Here are some interesting articles I've read over the past week that I think are worth checking out.

"There is a danger...that we end up with a cartoonish view of history and, guided by contemporary needs, ignore its complexities. There is a danger, too, that we fight not the struggles of the present but those of the past; and that symbolic gestures come to replace material change."

Joe Humphreys, “Cancel culture: can you defend people who say unpopular things?” 24 Sep, Irish Times
Interview with political philosopher Graham Finlay on John Stuart Mill's notion of free speech and how it can be understood in today's culture. Finlay also outlines Herbert Marcuse's response to controversial -- and even potentially dangerous -- ideas and how it compares to Mill's response.

Zachary Pincus-Roth, “The Rise of the Rational Do-Gooders.” 23 Sep, Washington Post Magazine
Very good in-depth article on the effective altruism movement. "If you really want to help people in the current pandemic, you can help more people in a country that has no health-care system to speak of, little information, no support." 

Dominic Wilkinson, “Coronavirus: why I support the world’s first COVID vaccine challenge trial.” 24 Sep, The Conversation. 
Medical ethicist Dominic Wilkinson makes the moral case for human challenge trials -- which entails purposely infecting volunteers with Covid-19. Human challenge trials, despite the risks involved, are arguably the most effective and fastest way to find out which vaccine, of the many under development, is the best one.

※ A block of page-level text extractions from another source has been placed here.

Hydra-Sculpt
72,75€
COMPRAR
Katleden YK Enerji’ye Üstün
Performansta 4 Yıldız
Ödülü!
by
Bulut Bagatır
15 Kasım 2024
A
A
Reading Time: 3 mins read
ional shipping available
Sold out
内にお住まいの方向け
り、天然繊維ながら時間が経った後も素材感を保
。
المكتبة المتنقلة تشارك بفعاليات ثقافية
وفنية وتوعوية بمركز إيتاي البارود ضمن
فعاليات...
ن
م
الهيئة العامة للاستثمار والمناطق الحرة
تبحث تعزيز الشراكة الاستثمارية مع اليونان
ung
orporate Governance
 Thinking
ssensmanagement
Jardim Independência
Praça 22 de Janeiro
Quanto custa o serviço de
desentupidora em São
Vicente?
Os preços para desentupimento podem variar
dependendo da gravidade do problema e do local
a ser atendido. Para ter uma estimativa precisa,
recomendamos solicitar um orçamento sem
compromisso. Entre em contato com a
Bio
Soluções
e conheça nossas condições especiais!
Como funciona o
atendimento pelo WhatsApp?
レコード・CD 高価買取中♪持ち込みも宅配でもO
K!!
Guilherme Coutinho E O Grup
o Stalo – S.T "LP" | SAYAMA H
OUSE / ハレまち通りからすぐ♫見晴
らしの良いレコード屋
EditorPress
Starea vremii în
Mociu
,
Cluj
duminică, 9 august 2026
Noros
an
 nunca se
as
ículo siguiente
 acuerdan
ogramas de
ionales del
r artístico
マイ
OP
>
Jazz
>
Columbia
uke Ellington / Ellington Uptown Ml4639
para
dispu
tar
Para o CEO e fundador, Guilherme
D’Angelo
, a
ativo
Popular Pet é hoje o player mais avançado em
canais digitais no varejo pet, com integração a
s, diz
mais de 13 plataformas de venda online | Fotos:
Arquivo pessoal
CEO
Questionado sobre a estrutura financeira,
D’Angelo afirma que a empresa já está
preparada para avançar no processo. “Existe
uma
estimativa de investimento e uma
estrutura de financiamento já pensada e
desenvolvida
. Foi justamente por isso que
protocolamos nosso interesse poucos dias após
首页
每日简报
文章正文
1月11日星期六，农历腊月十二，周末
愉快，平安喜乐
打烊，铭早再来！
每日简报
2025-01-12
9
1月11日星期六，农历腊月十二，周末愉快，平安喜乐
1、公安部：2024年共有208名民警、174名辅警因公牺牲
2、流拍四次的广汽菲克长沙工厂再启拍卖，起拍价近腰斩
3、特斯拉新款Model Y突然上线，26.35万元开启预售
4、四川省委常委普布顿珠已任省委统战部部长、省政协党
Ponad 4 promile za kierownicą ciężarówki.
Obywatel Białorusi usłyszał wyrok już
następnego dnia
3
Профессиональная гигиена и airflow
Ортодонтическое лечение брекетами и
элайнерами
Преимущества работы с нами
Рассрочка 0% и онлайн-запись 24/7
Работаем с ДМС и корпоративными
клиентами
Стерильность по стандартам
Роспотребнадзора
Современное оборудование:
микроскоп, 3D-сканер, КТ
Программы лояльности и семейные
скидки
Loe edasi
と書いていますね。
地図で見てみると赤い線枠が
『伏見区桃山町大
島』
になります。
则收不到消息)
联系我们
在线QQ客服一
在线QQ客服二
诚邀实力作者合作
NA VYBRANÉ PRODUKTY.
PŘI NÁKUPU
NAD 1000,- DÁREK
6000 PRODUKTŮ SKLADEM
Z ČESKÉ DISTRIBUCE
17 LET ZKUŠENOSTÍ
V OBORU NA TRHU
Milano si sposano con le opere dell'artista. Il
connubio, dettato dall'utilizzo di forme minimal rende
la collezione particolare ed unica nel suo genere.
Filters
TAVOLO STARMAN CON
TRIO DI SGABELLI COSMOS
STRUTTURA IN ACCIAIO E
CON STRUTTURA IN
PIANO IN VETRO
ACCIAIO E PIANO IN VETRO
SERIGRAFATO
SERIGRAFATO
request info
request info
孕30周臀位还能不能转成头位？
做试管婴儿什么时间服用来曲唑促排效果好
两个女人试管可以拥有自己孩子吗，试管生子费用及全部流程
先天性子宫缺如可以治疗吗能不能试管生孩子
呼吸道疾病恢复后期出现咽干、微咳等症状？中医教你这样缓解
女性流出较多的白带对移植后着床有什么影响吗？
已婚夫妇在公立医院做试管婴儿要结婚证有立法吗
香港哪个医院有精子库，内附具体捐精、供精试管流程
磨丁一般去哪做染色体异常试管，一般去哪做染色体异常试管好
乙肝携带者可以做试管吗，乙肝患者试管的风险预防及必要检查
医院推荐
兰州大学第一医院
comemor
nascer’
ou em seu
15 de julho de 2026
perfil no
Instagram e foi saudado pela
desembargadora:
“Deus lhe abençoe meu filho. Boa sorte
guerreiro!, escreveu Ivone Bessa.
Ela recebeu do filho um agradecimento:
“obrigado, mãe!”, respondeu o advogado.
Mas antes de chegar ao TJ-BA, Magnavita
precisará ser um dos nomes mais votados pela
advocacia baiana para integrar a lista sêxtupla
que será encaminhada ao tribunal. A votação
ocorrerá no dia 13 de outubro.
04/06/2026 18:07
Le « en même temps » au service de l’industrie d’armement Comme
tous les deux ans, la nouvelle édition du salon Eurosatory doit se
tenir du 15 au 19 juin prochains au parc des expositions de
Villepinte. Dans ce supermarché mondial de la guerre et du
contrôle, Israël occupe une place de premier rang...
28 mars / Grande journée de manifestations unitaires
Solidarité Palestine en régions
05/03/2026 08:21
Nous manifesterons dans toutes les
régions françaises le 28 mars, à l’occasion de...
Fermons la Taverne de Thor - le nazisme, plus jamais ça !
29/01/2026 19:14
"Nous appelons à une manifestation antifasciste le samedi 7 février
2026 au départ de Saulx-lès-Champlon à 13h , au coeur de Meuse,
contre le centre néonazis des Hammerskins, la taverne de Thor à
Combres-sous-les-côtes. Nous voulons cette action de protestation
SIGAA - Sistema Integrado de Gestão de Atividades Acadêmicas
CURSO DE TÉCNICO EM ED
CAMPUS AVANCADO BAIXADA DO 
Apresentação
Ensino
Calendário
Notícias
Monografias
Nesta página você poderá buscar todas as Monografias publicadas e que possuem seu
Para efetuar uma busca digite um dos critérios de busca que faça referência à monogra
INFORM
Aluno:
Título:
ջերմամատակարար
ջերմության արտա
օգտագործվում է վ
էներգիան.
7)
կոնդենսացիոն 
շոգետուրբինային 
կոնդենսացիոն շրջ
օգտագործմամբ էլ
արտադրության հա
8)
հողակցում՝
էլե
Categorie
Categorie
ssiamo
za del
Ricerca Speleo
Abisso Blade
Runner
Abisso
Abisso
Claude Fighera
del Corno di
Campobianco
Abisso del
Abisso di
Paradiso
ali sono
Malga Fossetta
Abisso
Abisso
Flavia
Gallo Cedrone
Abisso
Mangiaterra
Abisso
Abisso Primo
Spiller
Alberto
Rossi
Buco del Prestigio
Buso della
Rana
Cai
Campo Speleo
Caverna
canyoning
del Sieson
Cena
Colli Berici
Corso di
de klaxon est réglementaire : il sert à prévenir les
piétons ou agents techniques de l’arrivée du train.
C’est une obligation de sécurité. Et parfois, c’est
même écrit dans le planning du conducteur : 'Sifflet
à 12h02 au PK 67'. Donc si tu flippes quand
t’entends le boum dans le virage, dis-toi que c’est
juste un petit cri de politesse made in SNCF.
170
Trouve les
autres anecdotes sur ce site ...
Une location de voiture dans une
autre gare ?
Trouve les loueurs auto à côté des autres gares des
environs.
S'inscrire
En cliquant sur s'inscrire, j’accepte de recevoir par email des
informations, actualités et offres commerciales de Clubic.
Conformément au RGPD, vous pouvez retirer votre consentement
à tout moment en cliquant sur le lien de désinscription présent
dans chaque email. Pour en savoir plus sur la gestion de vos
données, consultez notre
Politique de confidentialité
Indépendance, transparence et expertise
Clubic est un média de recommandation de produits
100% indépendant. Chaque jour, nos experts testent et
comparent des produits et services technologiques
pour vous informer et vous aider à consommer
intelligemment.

Inka Dewitz and Christine Chemnitz, “Meat Is Mayhem. 14 Sep, Project Syndicate
Inka Dewitz and Christine Chemnitz warn us that factory farming is not only bad for animals and the environment, but it also threatens human health. "Until the COVID-19 pandemic, the World Health Organization’s warnings about zoonotic diseases -- caused by pathogens that are transmitted from animals to humans -- were largely ignored. The same is true of antibiotic resistance -- another global health threat closely connected to meat production."    

Richard Fasher, Are we living at the 'hinge of history'? 24 Sep, BBC Future
Are we living in the most critical part of human history? This article considers different responses from two leading philosophers.